Nous partageâmes mon silence jusque dans la chambre où il ôta sa vareuse avant de se pencher au-dessus du berceau. 

— Il est de moi ? demanda-t-il avec hésitation. 

Sans contrôler mon geste, je le giflai, le regardai plisser les yeux sans parvenir à réprimer ma colère. 

— C'est elle, déclarai-je sèchement, c'est une fille.Une larme m'échappa, je me détournai. 

— Tu pleures ? demanda-t-il en se massant la joue. 

Je le considérai ; c'était si difficile de répondre. 

— Tu ne m'embrasses pas, dis-je. 

Alors il me prit dans ses bras, puis posa son menton sur ma tête. 

— Je n'ose pas, c'est comme... te rencontrer à nouveau. 

Je levai les yeux sur lui ; je comprenais ce qu'il disait, je le ressentais moi aussi. Sur la pointe des pieds, j'embrassai timidement sa mâchoire. 

— Je suis sale Béate. 

— Où étais-tu ? soufflai-je contre sa bouche, son visage entre mes mains. 

— Pas maintenant, je t'en prie. 

Je m'écartai pour mieux le considérer. C'était étrange de le voir ainsi, il avait un peu de barbe, d'un ton plus sombre que ses cheveux. 

— Je vais te faire couler un bain, après nous pourrons dîner.Inexpressif, il acquiesça lentement.

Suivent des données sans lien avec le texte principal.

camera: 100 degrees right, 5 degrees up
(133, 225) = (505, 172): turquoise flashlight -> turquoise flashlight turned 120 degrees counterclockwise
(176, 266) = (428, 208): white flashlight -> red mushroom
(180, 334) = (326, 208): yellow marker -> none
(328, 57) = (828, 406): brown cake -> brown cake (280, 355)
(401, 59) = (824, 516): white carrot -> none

Dans ma main, j'observai ses doigts dont les ongles étaient maculés de terre ; son index caressa ma paume. 


* * * 


Après avoir aidé ma mère, je retournai à l'étage et trouvai Hans endormi. 

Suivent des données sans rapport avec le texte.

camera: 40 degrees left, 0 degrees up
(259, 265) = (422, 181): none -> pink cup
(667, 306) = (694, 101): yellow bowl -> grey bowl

Allongé sur le ventre, les pieds ballants, il respirait bruyamment en travers du lit. J'observai son visage à la lueur de la lampe, ses traits bourrus écrasés sur l'édredon. Penchée au-dessus de lui, je contemplais sa peau, hâlée par les tons de feu qui faisaient vaciller la chambre. Je le frôlai, ma main berçant l'air, à quelques centimètres de son épaule, de son dos, de cette cicatrice qui luisait sous l'omoplate.Je suivais les lignes de ses jambes échappées du drap, parsemées d'égratignures,l'épais duvet de poils blonds, la courbe du mollet, la droiture du tendon, ce bandage qui entourait son pied et deux orteils manquants. Dans son sommeil, il fut pris d'un mouvement involontaire, grommelant quelque chose comme je m'éloignai du lit.